Quête intime, donc, que ce Long retour (qui a occupé longtemps la tête des palmarès anglo-saxons à sa sortie), mais qui mène paradoxalement les personnages dans une foule d'endroits, ici et en Europe - sans oublier Toronto!

«Oui, c'est étrange, n'est-ce pas? dit en riant Louise Penny. Je tenais à créer ce sentiment de nécessaire périple: ce roman est inspiré des voyages d'Ulysse après la guerre de Troie. C'est un long chemin de retour chez soi. Qui peut être un lieu physique, bien sûr, mais aussi, ultimement, le chez-soi qu'on porte en nous. Le confort dans notre propre chair. Et parfois, il faut être dans la quarantaine, la cinquantaine, la soixantaine même pour trouver ce chez-soi. Avant, on le cherche bien souvent à l'extérieur, loin, avant de réaliser que s'il n'est pas en nous, il n'existe tout simplement pas.»

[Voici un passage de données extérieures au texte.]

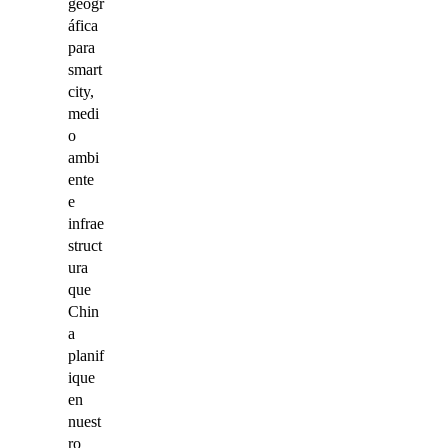
geogr
áfica
para
smart
city,
medi
o
ambi
ente
e
infrae
struct
ura
que
Chin
a
planif
ique
en
nuest
ro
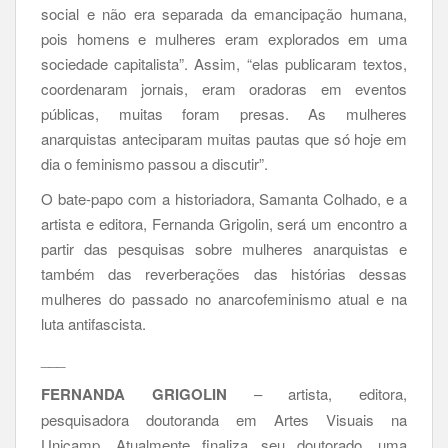
social e não era separada da emancipação humana,
pois homens e mulheres eram explorados em uma
sociedade capitalista”. Assim, “elas publicaram textos,
coordenaram jornais, eram oradoras em eventos
públicas, muitas foram presas. As mulheres
anarquistas anteciparam muitas pautas que só hoje em
dia o feminismo passou a discutir”.
O bate-papo com a historiadora, Samanta Colhado, e a
artista e editora, Fernanda Grigolin, será um encontro a
partir das pesquisas sobre mulheres anarquistas e
também das reverberações das histórias dessas
mulheres do passado no anarcofeminismo atual e na
luta antifascista.
___
FERNANDA GRIGOLIN
– artista, editora,
pesquisadora doutoranda em Artes Visuais na
Unicamp. Atualmente finaliza seu doutorado, uma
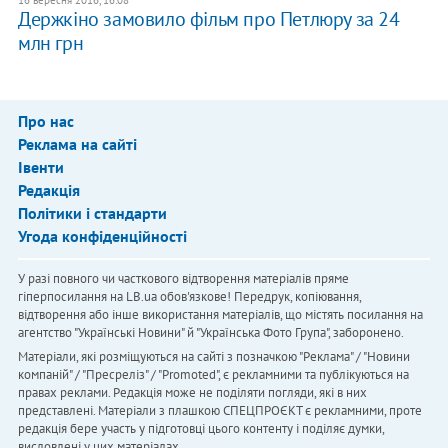
16 вересня 2016, 16:08
Держкіно замовило фільм про Петлюру за 24
млн грн
Про нас
Реклама на сайті
Івенти
Редакція
Політики і стандарти
Угода конфіденційності
У разі повного чи часткового відтворення матеріалів пряме
гіперпосилання на LB.ua обов'язкове! Передрук, копіювання,
відтворення або інше використання матеріалів, що містять посилання на
агентство "Українськi Новини" й "Українська Фото Група", заборонено.
Матеріали, які розміщуються на сайті з позначкою "Реклама" / "Новини
компаній" / "Пресреліз" / "Promoted", є рекламними та публікуються на
правах реклами. Редакція може не поділяти погляди, які в них
представлені. Матеріали з плашкою СПЕЦПРОЄКТ є рекламними, проте
редакція бере участь у підготовці цього контенту і поділяє думки,
висловлені у цих матеріалах.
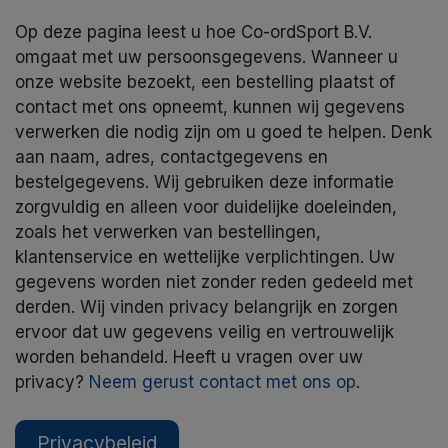
Op deze pagina leest u hoe Co-ordSport B.V.
omgaat met uw persoonsgegevens. Wanneer u
onze website bezoekt, een bestelling plaatst of
contact met ons opneemt, kunnen wij gegevens
verwerken die nodig zijn om u goed te helpen. Denk
aan naam, adres, contactgegevens en
bestelgegevens. Wij gebruiken deze informatie
zorgvuldig en alleen voor duidelijke doeleinden,
zoals het verwerken van bestellingen,
klantenservice en wettelijke verplichtingen. Uw
gegevens worden niet zonder reden gedeeld met
derden. Wij vinden privacy belangrijk en zorgen
ervoor dat uw gegevens veilig en vertrouwelijk
worden behandeld. Heeft u vragen over uw
privacy?
Neem gerust contact met ons op
.
Privacybeleid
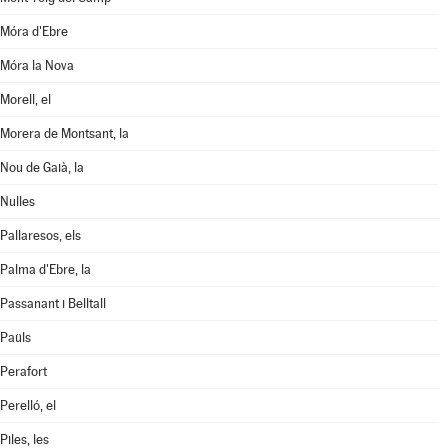
Móra d'Ebre
Móra la Nova
Morell, el
Morera de Montsant, la
Nou de Gaià, la
Nulles
Pallaresos, els
Palma d'Ebre, la
Passanant i Belltall
Paüls
Perafort
Perelló, el
Piles, les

Ce chez-soi, tous les personnages de Louise Penny le cherchent et, parfois, le trouvent, comme c'est le cas de Gamache lui-même, de sa femme Reine-Marie, de son ex-adjoint Jean-Guy. Tous des traumatisés de la vie, mais tous généralement «confortables» dans leur propre chair. Et prêts à soutenir ceux de leurs amis qui ne le sont pas encore. C'est ce qui rend le policier Armand Gamache, qui vieillit tranquillement sous nos yeux, si attachant d'enquête en enquête. «Gamache n'est pas Superman, convient l'auteure cinq fois lauréate du prestigieux prix américain Agatha. C'est parfois, simplement, un homme super...»

Peinture de moeurs... et de meurtres

Comme dans tous les polars de Louise Penny, une place est faite à une certaine mythologie - donc à des écrits poétiques, du Rendez-vous à Samarra de John O'Hara à la Bible. Mais aussi à la peinture, aux arts visuels, pourquoi? « En tant qu'écrivaine, je trouve que c'est incroyablement stimulant! C'est comme écrire sur des émotions, mais en essayant de ne jamais devenir caricatural, vous comprenez?»

«Je ne suis pas peintre et je ne connais pas grand-chose à la peinture. Ce que je connais, c'est le processus créatif et les émotions provoquées, parce que c'est assez la même chose en écriture. J'écris donc plutôt à propos des émotions évoquées par les arts visuels que sur les arts visuels eux-mêmes. Dans le cas de ce livre, je suis particulièrement heureuse que des gens de partout découvrent le peintre québécois Clarence Gagnon [1881-1942]: je reçois plein de courriels maintenant de lecteurs qui découvrent ce grand artiste visionnaire, qui a peint dans un tout petit village, mais qui n'a pas eu peur de mettre ses émotions sur la toile et de développer un style unique à l'époque.»

Comme Louise Penny, qui vit elle aussi dans un petit village et met des émotions dans ses polars uniques en leur genre.

* * * *

Un long retour. Louise Penny. Flammarion Québec. 448 pages.